◆ **ACTION ITEM A**
Translate this sentence from the thread on the limit superior of a sequence of sets into Spanish: "I tried to make drawings, but I don't really see how it works."

Let $(A_n)$ a sequence of sets. How can I see geometrically $\limsup\limits_{n\to\infty} A_n$ ? I tried to make drawings, but I don't really see how it works.
I know that $x\in\limsup\limits_{n\to\infty }A_n$ if for all $n\in\mathbb N$ there is a $p\in\mathbb N$ such that $x\in A_k$ for all $k\geq p$, or in other words that $x\in A_k$ for an infinite number of $A_k$. But it doesn't say much. I would like a geometric vision if it's possible.
On
If $(A_n)$ is an increasing sequence of set (i.e. $A_{n}\subset A_{n+1}$), it's very easy to have an interpretation of $\bigcup_{i=1}^\infty A_n$. Same, if $(C_n)$ is decreasing (i.e. $C_{n+1}\subset C_n$), it's very easy to have an interpretation of $\bigcap_{i=1}^\infty C_n$. Both are very intuitif.
But if we are not in such ideal condition, we can try to get such condition in the way of the draw. The $B_i$ I have drawn are such that $(B_n)$ is decreasing, and thus $\bigcap_{n=1}^\infty B_n$ has now an intuitif sense, and we call it the $\limsup A_n$.

(Stored dataset items)
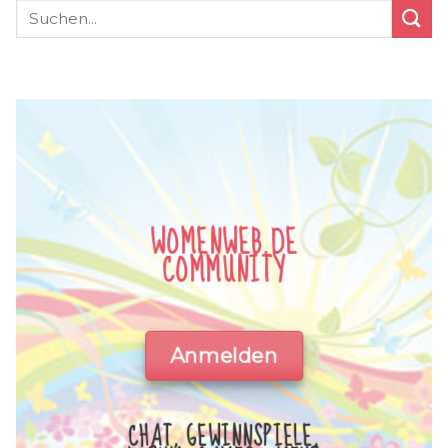
WOMENWEB.DE
COMMUNITY
Anmelden
CHAT, GEWINNSPIELE,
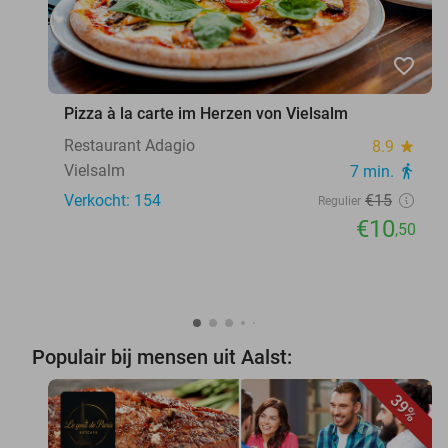
favorite_border
Pizza à la carte im Herzen von Vielsalm
Restaurant Adagio
8.9
star
Vielsalm
7 min.
directions_walk
Verkocht: 154
€15
Regulier
€10
,50
Populair bij mensen uit Aalst:
39%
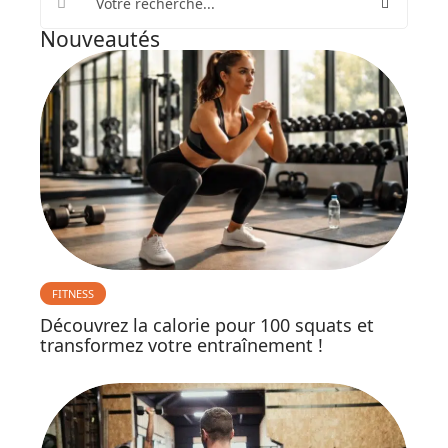
Nouveautés
FITNESS
Découvrez la calorie pour 100 squats et
transformez votre entraînement !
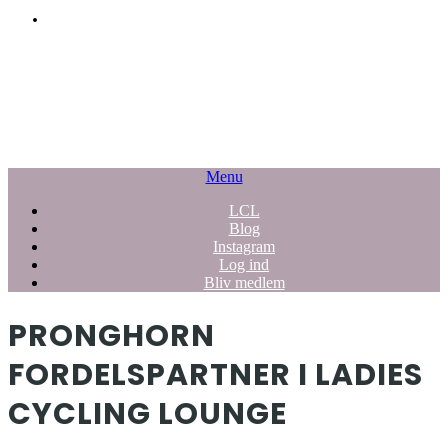
Menu
LCL
Blog
Instagram
Log ind
Bliv medlem
PRONGHORN
FORDELSPARTNER I LADIES
CYCLING LOUNGE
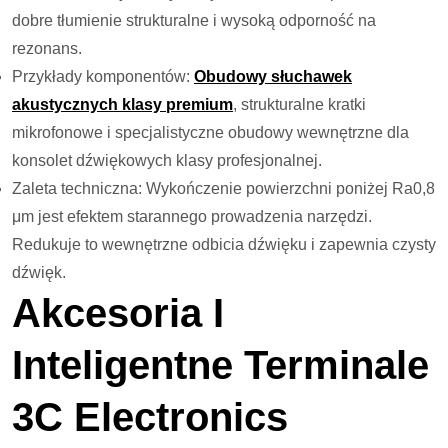
dobre tłumienie strukturalne i wysoką odporność na
rezonans.
Przykłady komponentów:
Obudowy słuchawek
akustycznych klasy premium
, strukturalne kratki
mikrofonowe i specjalistyczne obudowy wewnętrzne dla
konsolet dźwiękowych klasy profesjonalnej.
Zaleta techniczna: Wykończenie powierzchni poniżej Ra0,8
μm jest efektem starannego prowadzenia narzędzi.
Redukuje to wewnętrzne odbicia dźwięku i zapewnia czysty
dźwięk.
Akcesoria I
Inteligentne Terminale
3C Electronics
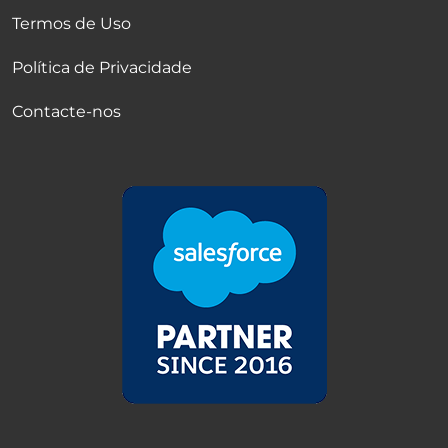
Termos de Uso
Política de Privacidade
Contacte-nos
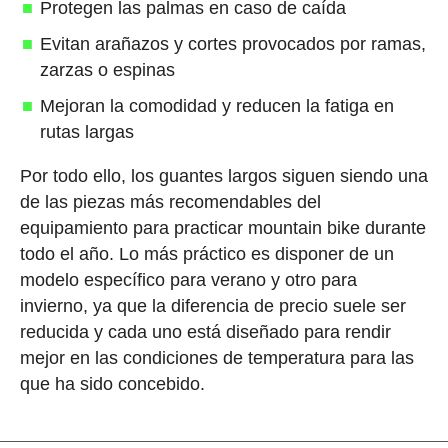
Protegen las palmas en caso de caída
Evitan arañazos y cortes provocados por ramas,
zarzas o espinas
Mejoran la comodidad y reducen la fatiga en
rutas largas
Por todo ello, los guantes largos siguen siendo una
de las piezas más recomendables del
equipamiento para practicar mountain bike durante
todo el año. Lo más práctico es disponer de un
modelo específico para verano y otro para
invierno, ya que la diferencia de precio suele ser
reducida y cada uno está diseñado para rendir
mejor en las condiciones de temperatura para las
que ha sido concebido.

◆ **ACTION ITEM B**
Turn every line of the stored dataset entries above into a numbered list, skipping any blank lines. Leave the pictures out.

◆ **TASK ANSWER A**
Intenté hacer dibujos, pero realmente no veo cómo funciona.

◆ **TASK ANSWER B**
1. WOMENWEB.DE
2. COMMUNITY
3. Anmelden
4. CHAT, GEWINNSPIELE,
5. favorite_border
6. Pizza à la carte im Herzen von Vielsalm
7. Restaurant Adagio
8. 8.9
9. star
10. Vielsalm
11. 7 min.
12. directions_walk
13. Verkocht: 154
14. €15
15. Regulier
16. €10
17. ,50
18. Populair bij mensen uit Aalst:
19. 39%
20. Nouveautés
21. FITNESS
22. Découvrez la calorie pour 100 squats et
23. transformez votre entraînement !
24. Menu
25. LCL
26. Blog
27. Instagram
28. Log ind
29. Bliv medlem
30. PRONGHORN
31. FORDELSPARTNER I LADIES
32. CYCLING LOUNGE
33. dobre tłumienie strukturalne i wysoką odporność na
34. rezonans.
35. Przykłady komponentów:
36. Obudowy słuchawek
37. akustycznych klasy premium
38. , strukturalne kratki
39. mikrofonowe i specjalistyczne obudowy wewnętrzne dla
40. konsolet dźwiękowych klasy profesjonalnej.
41. Zaleta techniczna: Wykończenie powierzchni poniżej Ra0,8
42. μm jest efektem starannego prowadzenia narzędzi.
43. Redukuje to wewnętrzne odbicia dźwięku i zapewnia czysty
44. dźwięk.
45. Akcesoria I
46. Inteligentne Terminale
47. 3C Electronics
48. Termos de Uso
49. Política de Privacidade
50. Contacte-nos
51. Protegen las palmas en caso de caída
52. Evitan arañazos y cortes provocados por ramas,
53. zarzas o espinas
54. Mejoran la comodidad y reducen la fatiga en
55. rutas largas
56. Por todo ello, los guantes largos siguen siendo una
57. de las piezas más recomendables del
58. equipamiento para practicar mountain bike durante
59. todo el año. Lo más práctico es disponer de un
60. modelo específico para verano y otro para
61. invierno, ya que la diferencia de precio suele ser
62. reducida y cada uno está diseñado para rendir
63. mejor en las condiciones de temperatura para las
64. que ha sido concebido.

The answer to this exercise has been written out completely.